One of our objectives is to develop a research question and explore it, after which we will create a report on what we have learned in order to answer the question. We also want to import the necessary libraries into Jupyter notebook or (ANACONDA). Following that, we'll look at the relationships between the independent and dependent variables that we've chosen. We plan to use the SQL language and the Pandas data frame Python library to do this. To do so, we'll need to employ a correct correlation measurement to show the correlations between our chosen variables, as well as appropriate visualizations created with various libraries. 3. The Research Question i. By determining the independent variables, compared to the dependent variable, we are willing to examine them, and their presentation in the datasets, and their relationship, and their nature whither they are dependent or independent based on their properties for the purpose of examining datasets. We are presenting the datasets that are dependent or independent based on the nature of their properties for the purpose of examining datasets.

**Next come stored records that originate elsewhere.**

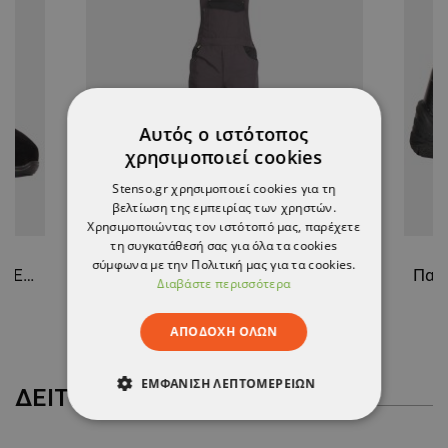
Αυτός ο ιστότοπος
χρησιμοποιεί cookies
Stenso.gr χρησιμοποιεί cookies για τη
βελτίωση της εμπειρίας των χρηστών.
Χρησιμοποιώντας τον ιστότοπό μας, παρέχετε
τη συγκατάθεσή σας για όλα τα cookies
σύμφωνα με την Πολιτική μας για τα cookies.
Παπούτσια ασφαλείας BOUNCE S1P
Φόρμα εργασίας KASTOR T/C WINTER GREY/BLACK/GREEN
Διαβάστε περισσότερα
41,54 €
ΑΠΟΔΟΧΉ ΌΛΩΝ
ΕΜΦΆΝΙΣΗ ΛΕΠΤΟΜΕΡΕΙΏΝ
ΔΕΊΤΕ ΠΕΡΙΣΣΌΤΕΡΑ
ΑΠΟΛΎΤΩΣ ΑΠΑΡΑΊΤΗΤΑ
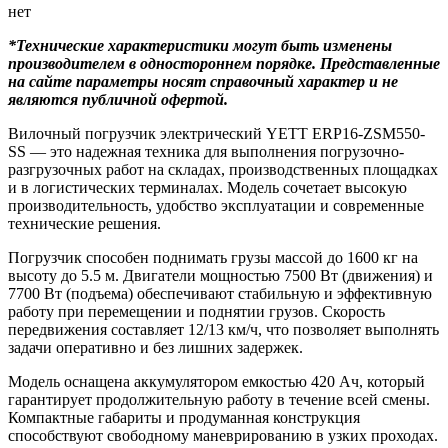
нет
*Технические характеристики могут быть изменены
производителем в одностороннем порядке. Представленные
на сайте параметры носят справочный характер и не
являются публичной офертой.
Вилочный погрузчик электрический YETT ERP16-ZSM550-
SS — это надежная техника для выполнения погрузочно-
разгрузочных работ на складах, производственных площадках
и в логистических терминалах. Модель сочетает высокую
производительность, удобство эксплуатации и современные
технические решения.
Погрузчик способен поднимать грузы массой до 1600 кг на
высоту до 5.5 м. Двигатели мощностью 7500 Вт (движения) и
7700 Вт (подъема) обеспечивают стабильную и эффективную
работу при перемещении и поднятии грузов. Скорость
передвижения составляет 12/13 км/ч, что позволяет выполнять
задачи оперативно и без лишних задержек.
Модель оснащена аккумулятором емкостью 420 Ач, который
гарантирует продолжительную работу в течение всей смены.
Компактные габариты и продуманная конструкция
способствуют свободному маневрированию в узких проходах.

ii. we will list our dependent variables that we are willing to examine, followed by the table bellow Question independent variable dependent variable What's the relationship between driver_race and is_arrested? driver_race is_arrested What's the relationship between driver_gender and is_arrested driver_gender is_arrested
Our Research Question is: What is the relationship between driver race and the arrested? We will manage to do that, by investigating the independent variable driver_race, and driver_gender, compared to the dependent variable is_arrested.
Analysis & findings
convincing correlations We are aiming to investigate the relationship between gender, and race of the driver, and being arrested. We manage to do that using the tools provided by Jupyter notebook, using python, to determine the correlations between dependent and independent variables. We have found a correlation between:
- Race of the driver and number of being arrested
- Gender of the driver, and times being arrested
critical interpretation and conclusions The Data shows a relationship between race and being arrested. Hence, for Black and Hispanic people arrested is much more than white and Asian people. So, we would consider this in our analysis even we have more variables to consider but we have noticed that this is a big important variables and differences. We have also found a relationship between gender and being arrested. (SUMBRIA, 2022)
tabular summaries
In this table we have found that Black, and Hispanic individuals are getting arrested more than white and Asian, this could be due many reasons, including the cultural background, and level of income. (SUMBRIA, 2022)

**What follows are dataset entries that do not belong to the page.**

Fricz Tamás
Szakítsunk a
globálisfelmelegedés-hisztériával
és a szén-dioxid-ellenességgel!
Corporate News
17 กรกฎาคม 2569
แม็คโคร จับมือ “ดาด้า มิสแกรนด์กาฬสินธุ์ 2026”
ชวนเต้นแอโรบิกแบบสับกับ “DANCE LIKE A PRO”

Visualization with their interpretations
Figure indicates a statistically significant association between race and being arrested, since Pearson Chi-Square had p <0.01. The highest percent of total arrested drivers were Black, followed by Hispanic. The more the person identified with the Black race or Hispanic race, the more likely they are being arrested. On the other hand, the lowest percent of total arrested drivers were among Asian, followed by White. The more the person identified with the Asian or White race, the more likely they are not being arrested.